[Page-level text extractions]
Start of Block

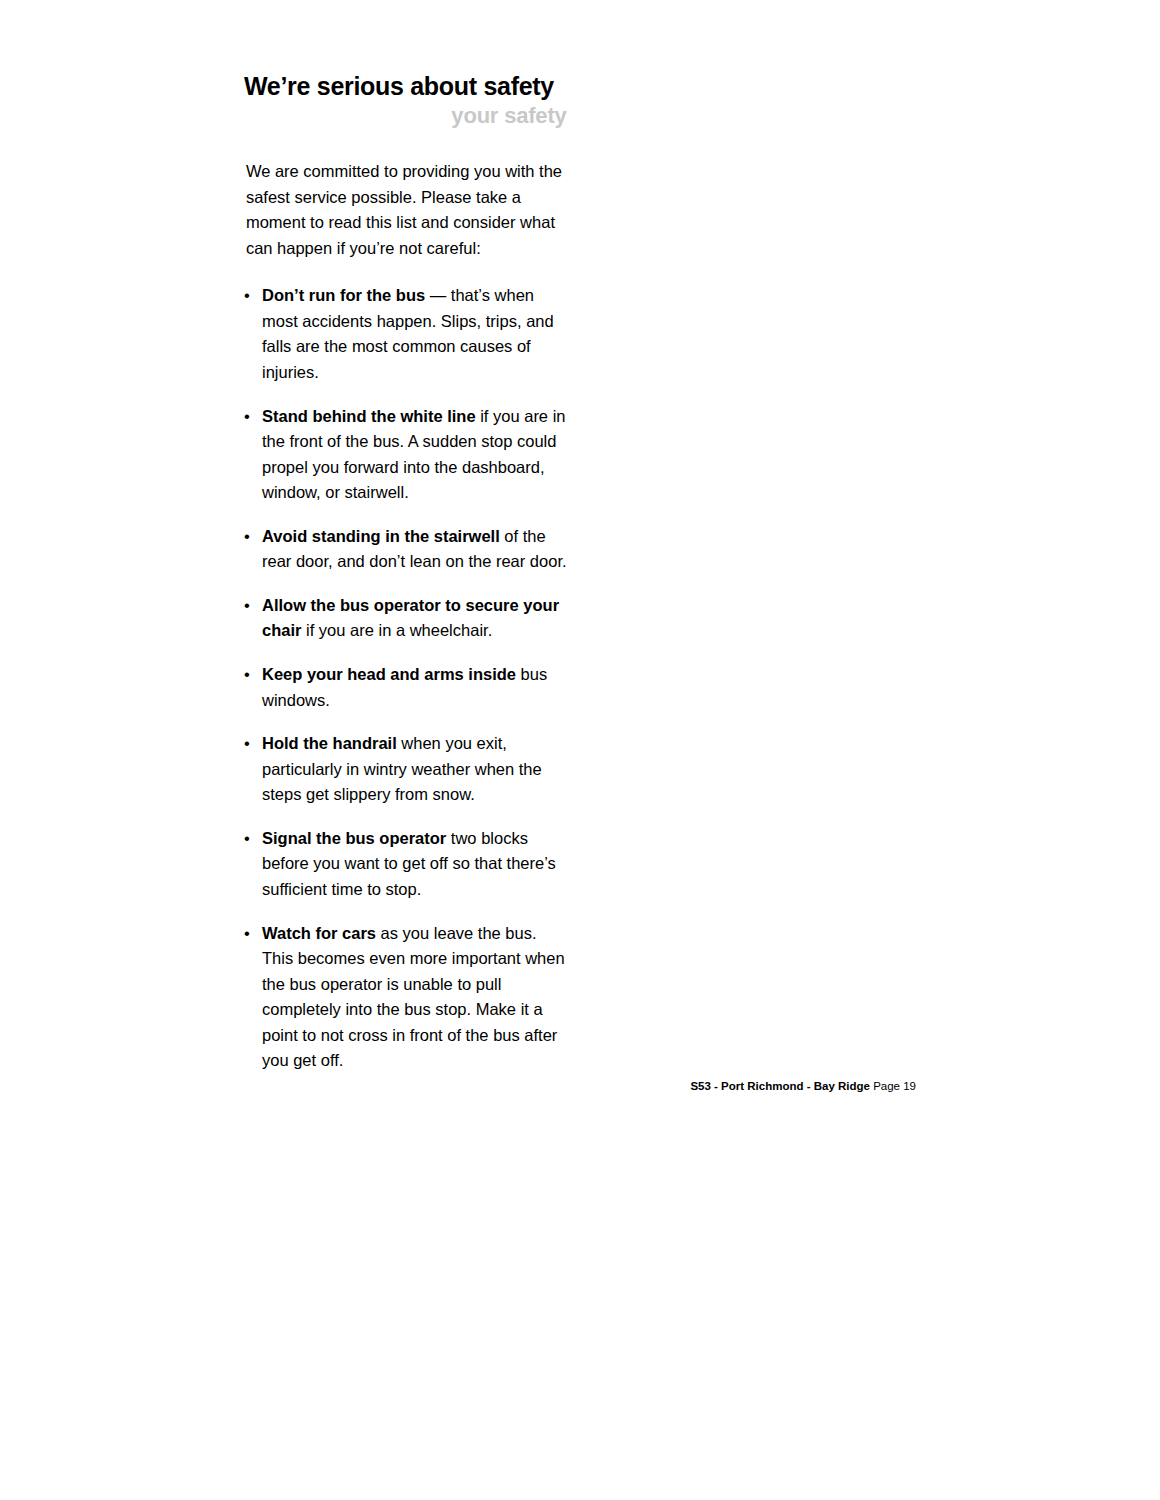We’re serious about safety
your safety
We are committed to providing you with the safest service possible. Please take a moment to read this list and consider what can happen if you’re not careful:
Don’t run for the bus — that’s when most accidents happen. Slips, trips, and falls are the most common causes of injuries.
Stand behind the white line if you are in the front of the bus. A sudden stop could propel you forward into the dashboard, window, or stairwell.
Avoid standing in the stairwell of the rear door, and don’t lean on the rear door.
Allow the bus operator to secure your chair if you are in a wheelchair.
Keep your head and arms inside bus windows.
Hold the handrail when you exit, particularly in wintry weather when the steps get slippery from snow.
Signal the bus operator two blocks before you want to get off so that there’s sufficient time to stop.
Watch for cars as you leave the bus. This becomes even more important when the bus operator is unable to pull completely into the bus stop. Make it a point to not cross in front of the bus after you get off.
S53 - Port Richmond - Bay Ridge Page 19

End of Block

From the data above, copy each line that holds "your".

◆ **EXPECTED OUTPUT**
your safety
Allow the bus operator to secure your chair if you are in a wheelchair.
Keep your head and arms inside bus windows.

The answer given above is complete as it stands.